To some degree this was a matter of necessity, or at least of circumstance. His father had carefully tutored him in sitar music from the age of 4, and the boy learned so rapidly that he had a highly successful debut at age 8. But his father died two years later, which left him open to a variety of influences. The story told by Ramnarayan is that he ran away from home at age 11 and was given a room to live at All India Radio by director Z.A. Bokhari in exchange for vocal and sitar performances. The director also allotted two radio recitals a month to Vilayat’s paternal uncle Wahid Khan (sitarist in Hyderabad) and maternal grandfather Bande Husain Khan (vocalist in Nahaan) to ensure their regular visits to Delhi to coach the boy. This story leaves one wondering about the reaction of his mother, vocalist Bashiren Begum, who, other sources say, kept a firm hold on his training throughout his life. She allegedly refused to let him become a singer because she thought that his father would never forgive her in the next life if she broke the paternal family lineage of sitar playing. It is also said that she insisted that his brother Imrat would be the only one in the family who would be allowed to play the surbahar, so that Imrat would not be completely overwhelmed by Vilayat’s talent. These stories may or may not be true, but they do capture an essential fact about the forces that shaped Vilayat Khan’s vision. He was equally trained in and devoted to both sitar and vocal music, and was determined to use as many vocal techniques in his sitar playing as possible.
This determination prompted him to work closely with many great sitar makers to expand the sitar in two main ways. He wanted greater sustain, and he wanted to have a greater bending range for the melody strings. He made changes in the shape and thickness of the resonating gourds. He experimented with higher curves, and a variety of different brass alloys for the frets. He removed the low melody string (which had become essential to Shankar’s and Banerjee’s playing), and retuned and reconfigured the drone strings to give more room for long bends. He refined the jawari (resonating bridge) to produce a tone that was bright and sparkling, and had so much sustain that he usually performed with little or no tanpura accompaniment.

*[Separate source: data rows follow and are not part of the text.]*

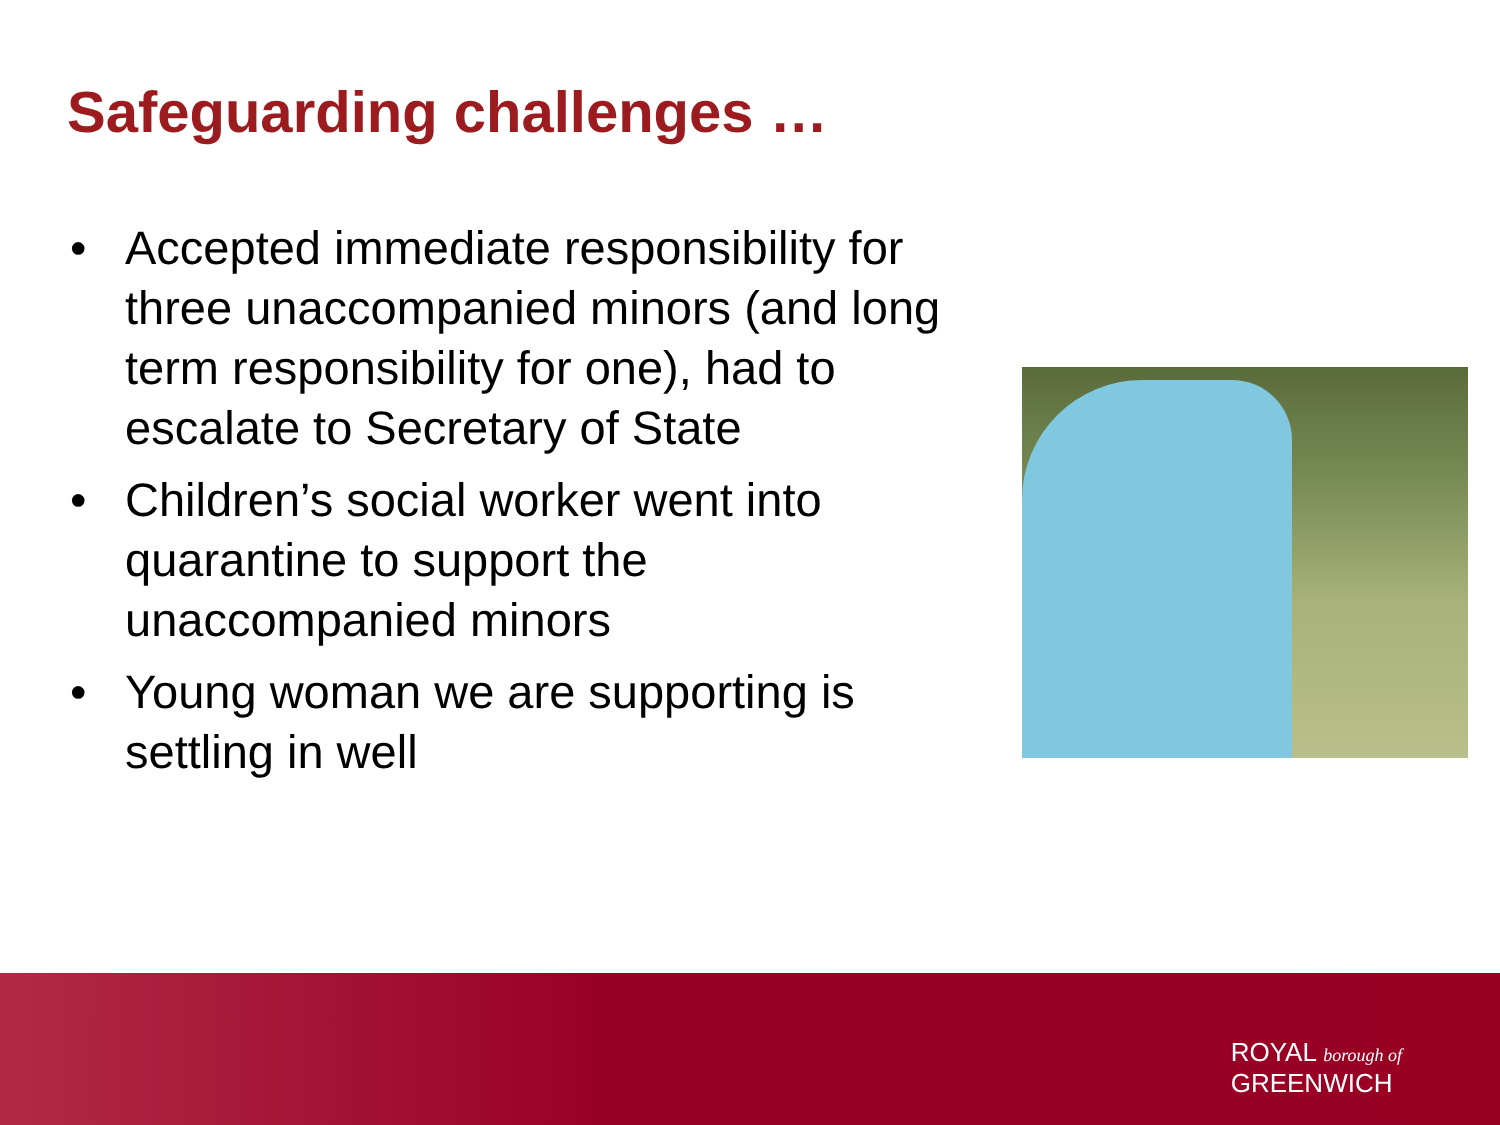Safeguarding challenges …
• Accepted immediate responsibility for three unaccompanied minors (and long term responsibility for one), had to escalate to Secretary of State
• Children’s social worker went into quarantine to support the unaccompanied minors
• Young woman we are supporting is settling in well
ROYAL borough of
GREENWICH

In fact, there would be many times that he would let the background drone die away completely, so that every nuance of the bent string could be clearly heard.

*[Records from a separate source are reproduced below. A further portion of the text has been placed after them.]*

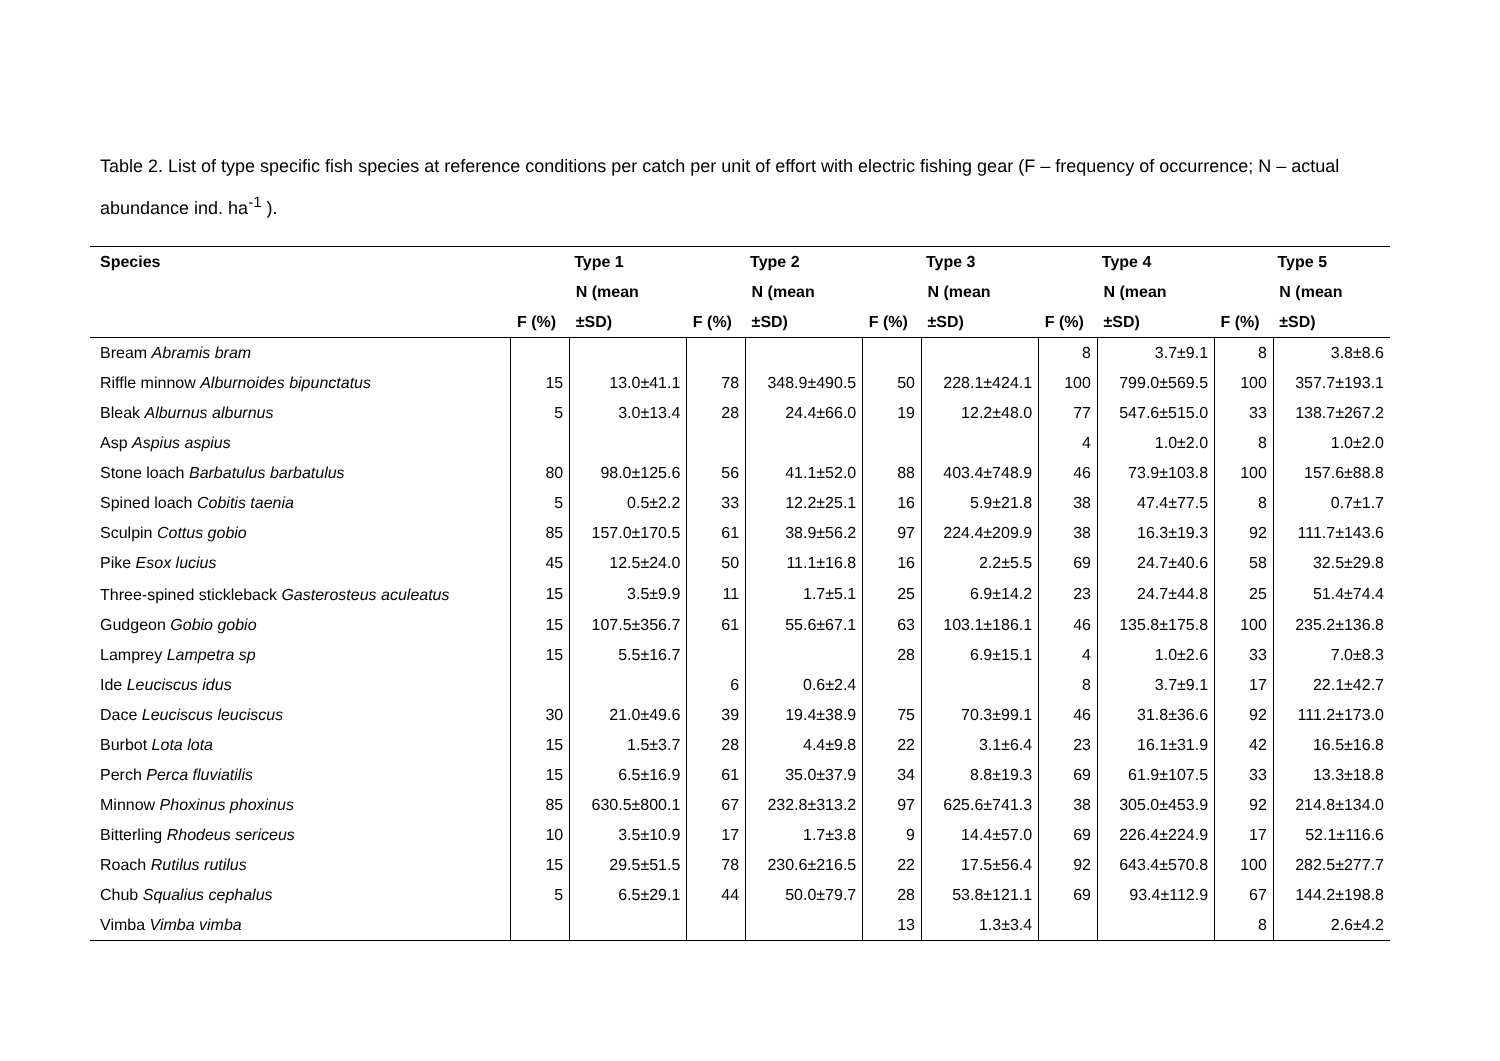Table 2. List of type specific fish species at reference conditions per catch per unit of effort with electric fishing gear (F – frequency of occurrence; N – actual abundance ind. ha<sup>-1</sup> ).
| Species | Type 1 | | Type 2 | | Type 3 | | Type 4 | | Type 5 | |
| --- | --- | --- | --- | --- | --- | --- | --- | --- | --- | --- |
| | | N (mean | | N (mean | | N (mean | | N (mean | | N (mean |
| | F (%) | ±SD) | F (%) | ±SD) | F (%) | ±SD) | F (%) | ±SD) | F (%) | ±SD) |
| Bream Abramis bram | | | | | | | 8 | 3.7±9.1 | 8 | 3.8±8.6 |
| Riffle minnow Alburnoides bipunctatus | 15 | 13.0±41.1 | 78 | 348.9±490.5 | 50 | 228.1±424.1 | 100 | 799.0±569.5 | 100 | 357.7±193.1 |
| Bleak Alburnus alburnus | 5 | 3.0±13.4 | 28 | 24.4±66.0 | 19 | 12.2±48.0 | 77 | 547.6±515.0 | 33 | 138.7±267.2 |
| Asp Aspius aspius | | | | | | | 4 | 1.0±2.0 | 8 | 1.0±2.0 |
| Stone loach Barbatulus barbatulus | 80 | 98.0±125.6 | 56 | 41.1±52.0 | 88 | 403.4±748.9 | 46 | 73.9±103.8 | 100 | 157.6±88.8 |
| Spined loach Cobitis taenia | 5 | 0.5±2.2 | 33 | 12.2±25.1 | 16 | 5.9±21.8 | 38 | 47.4±77.5 | 8 | 0.7±1.7 |
| Sculpin Cottus gobio | 85 | 157.0±170.5 | 61 | 38.9±56.2 | 97 | 224.4±209.9 | 38 | 16.3±19.3 | 92 | 111.7±143.6 |
| Pike Esox lucius | 45 | 12.5±24.0 | 50 | 11.1±16.8 | 16 | 2.2±5.5 | 69 | 24.7±40.6 | 58 | 32.5±29.8 |
| Three-spined stickleback Gasterosteus aculeatus | 15 | 3.5±9.9 | 11 | 1.7±5.1 | 25 | 6.9±14.2 | 23 | 24.7±44.8 | 25 | 51.4±74.4 |
| Gudgeon Gobio gobio | 15 | 107.5±356.7 | 61 | 55.6±67.1 | 63 | 103.1±186.1 | 46 | 135.8±175.8 | 100 | 235.2±136.8 |
| Lamprey Lampetra sp | 15 | 5.5±16.7 | | | 28 | 6.9±15.1 | 4 | 1.0±2.6 | 33 | 7.0±8.3 |
| Ide Leuciscus idus | | | 6 | 0.6±2.4 | | | 8 | 3.7±9.1 | 17 | 22.1±42.7 |
| Dace Leuciscus leuciscus | 30 | 21.0±49.6 | 39 | 19.4±38.9 | 75 | 70.3±99.1 | 46 | 31.8±36.6 | 92 | 111.2±173.0 |
| Burbot Lota lota | 15 | 1.5±3.7 | 28 | 4.4±9.8 | 22 | 3.1±6.4 | 23 | 16.1±31.9 | 42 | 16.5±16.8 |
| Perch Perca fluviatilis | 15 | 6.5±16.9 | 61 | 35.0±37.9 | 34 | 8.8±19.3 | 69 | 61.9±107.5 | 33 | 13.3±18.8 |
| Minnow Phoxinus phoxinus | 85 | 630.5±800.1 | 67 | 232.8±313.2 | 97 | 625.6±741.3 | 38 | 305.0±453.9 | 92 | 214.8±134.0 |
| Bitterling Rhodeus sericeus | 10 | 3.5±10.9 | 17 | 1.7±3.8 | 9 | 14.4±57.0 | 69 | 226.4±224.9 | 17 | 52.1±116.6 |
| Roach Rutilus rutilus | 15 | 29.5±51.5 | 78 | 230.6±216.5 | 22 | 17.5±56.4 | 92 | 643.4±570.8 | 100 | 282.5±277.7 |
| Chub Squalius cephalus | 5 | 6.5±29.1 | 44 | 50.0±79.7 | 28 | 53.8±121.1 | 69 | 93.4±112.9 | 67 | 144.2±198.8 |
| Vimba Vimba vimba | | | | | 13 | 1.3±3.4 | | | 8 | 2.6±4.2 |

His sustain was also greatly increased by his use of microphones, which made it possible for him to perform in jugalbandi with Bismillah Khan on shehnai. Because of the great difference in the natural volumes of the two instruments, this combination was a challenge for the Indian record producers who first conceived of the idea. But eventually the two musicians developed a highly effective rapport with each other: they performed together in Vilayat Khan’s last concert.

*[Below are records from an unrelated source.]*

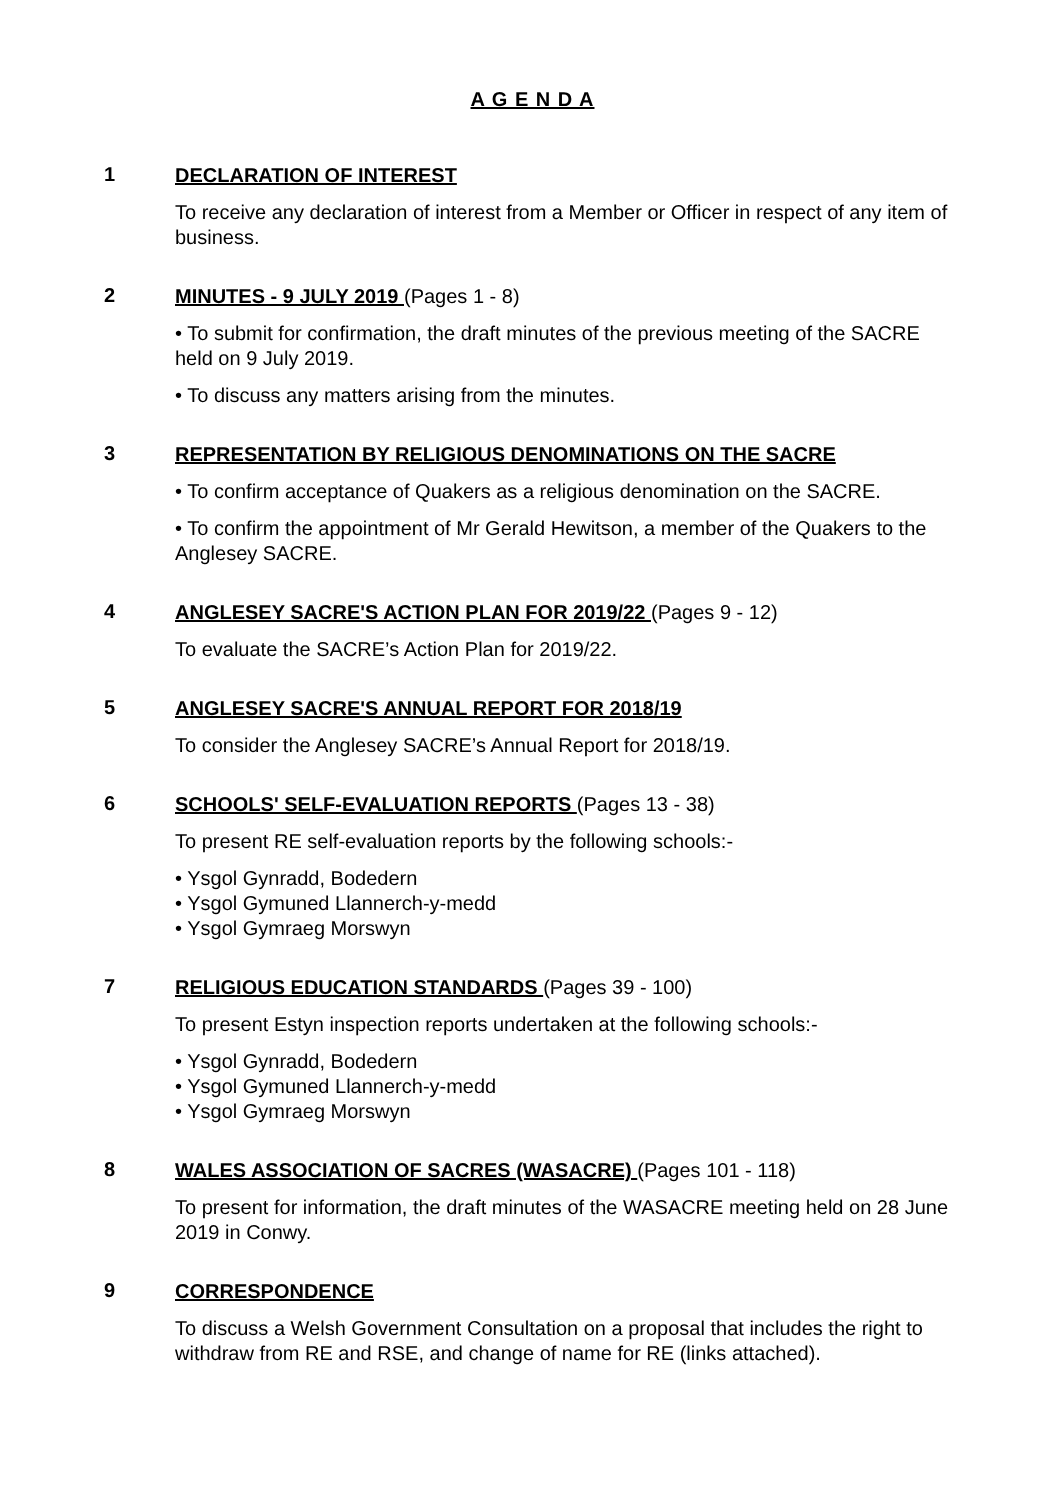A G E N D A
1
DECLARATION OF INTEREST
To receive any declaration of interest from a Member or Officer in respect of any item of business.
2
MINUTES - 9 JULY 2019 (Pages 1 - 8)
• To submit for confirmation, the draft minutes of the previous meeting of the SACRE held on 9 July 2019.
• To discuss any matters arising from the minutes.
3
REPRESENTATION BY RELIGIOUS DENOMINATIONS ON THE SACRE
• To confirm acceptance of Quakers as a religious denomination on the SACRE.
• To confirm the appointment of Mr Gerald Hewitson, a member of the Quakers to the Anglesey SACRE.
4
ANGLESEY SACRE'S ACTION PLAN FOR 2019/22 (Pages 9 - 12)
To evaluate the SACRE’s Action Plan for 2019/22.
5
ANGLESEY SACRE'S ANNUAL REPORT FOR 2018/19
To consider the Anglesey SACRE’s Annual Report for 2018/19.
6
SCHOOLS' SELF-EVALUATION REPORTS (Pages 13 - 38)
To present RE self-evaluation reports by the following schools:-
• Ysgol Gynradd, Bodedern
• Ysgol Gymuned Llannerch-y-medd
• Ysgol Gymraeg Morswyn
7
RELIGIOUS EDUCATION STANDARDS (Pages 39 - 100)
To present Estyn inspection reports undertaken at the following schools:-
• Ysgol Gynradd, Bodedern
• Ysgol Gymuned Llannerch-y-medd
• Ysgol Gymraeg Morswyn
8
WALES ASSOCIATION OF SACRES (WASACRE) (Pages 101 - 118)
To present for information, the draft minutes of the WASACRE meeting held on 28 June 2019 in Conwy.
9
CORRESPONDENCE
To discuss a Welsh Government Consultation on a proposal that includes the right to withdraw from RE and RSE, and change of name for RE (links attached).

Vilayat Khan has left an enduring legacy in recordings made over half a century, and on the influence he has had on his students: his sons Shujaat and Hidayat, his nephew Shahid Parvez, and many others. But in a more fundamental sense, anyone who plays the sitar, or any other stringed Indian instrument, owes him an incalculable debt. His vision of how the instrument should be played and built has become the standard by which all sitar players are now judged.
Teed Rockwell has studied Indian classical music with Ali Akbar Khan and other great Indian musicians. He is the first person to play Hindustani music on the Touchstyle Fretboard.